Exercise material:

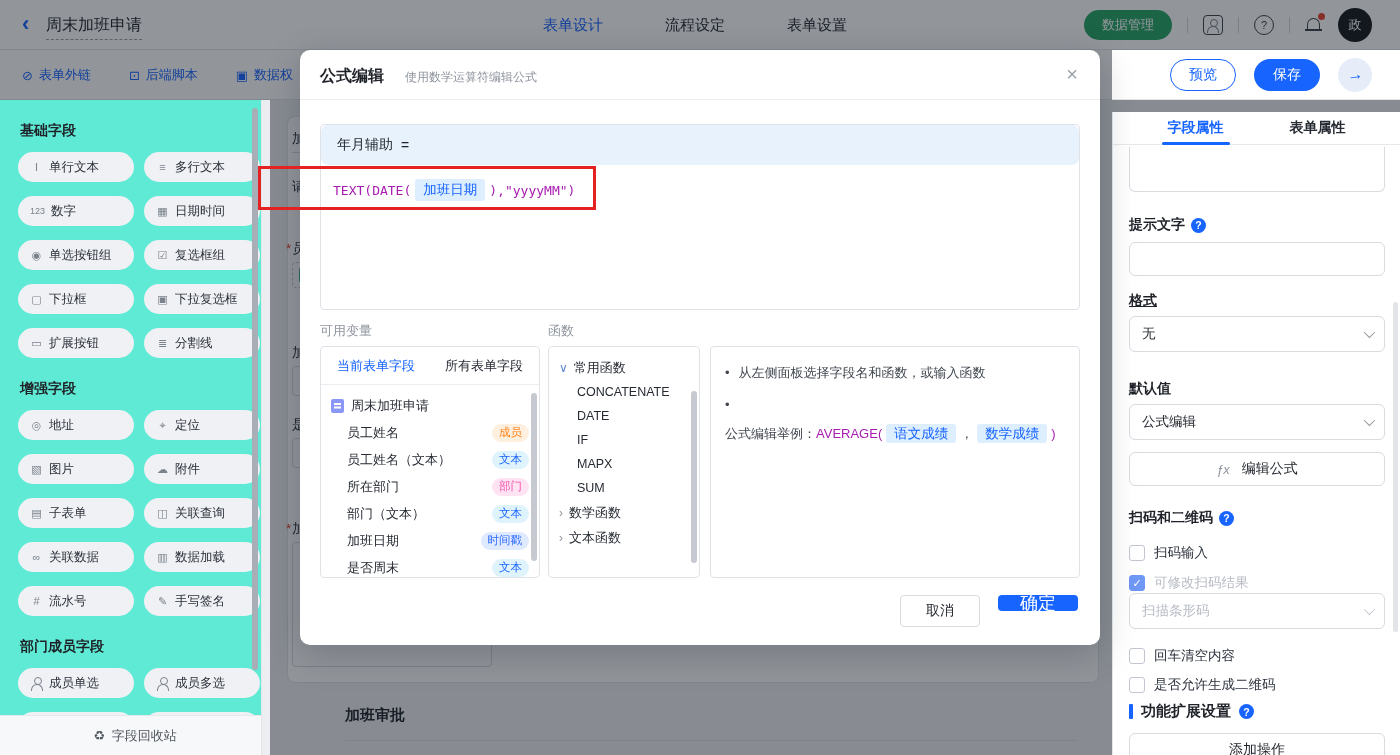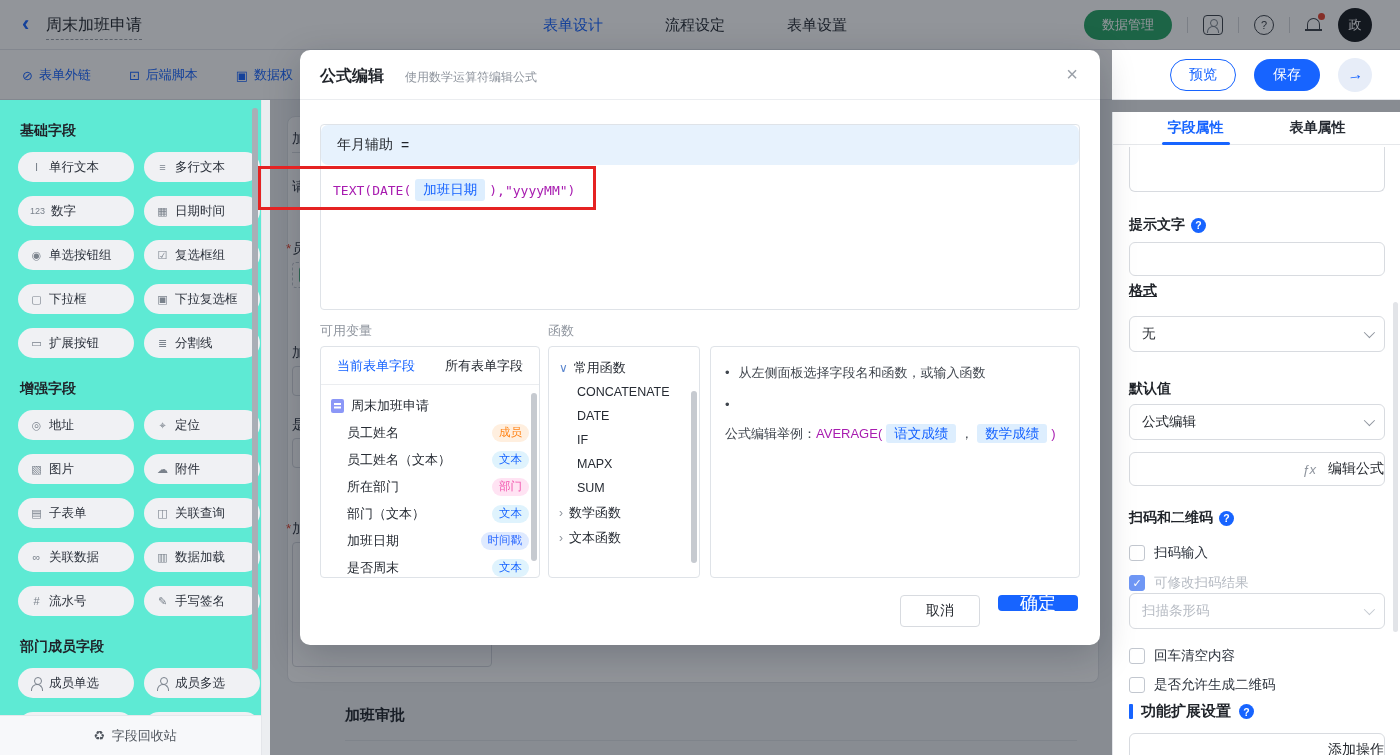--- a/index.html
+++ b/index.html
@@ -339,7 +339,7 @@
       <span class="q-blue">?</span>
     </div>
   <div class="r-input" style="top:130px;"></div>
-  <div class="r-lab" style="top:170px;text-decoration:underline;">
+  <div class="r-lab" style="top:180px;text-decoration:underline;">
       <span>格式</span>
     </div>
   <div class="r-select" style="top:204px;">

Task details:
In the records above, how many lines hold the string "decoration"? Give the number only.

Exercise result:
2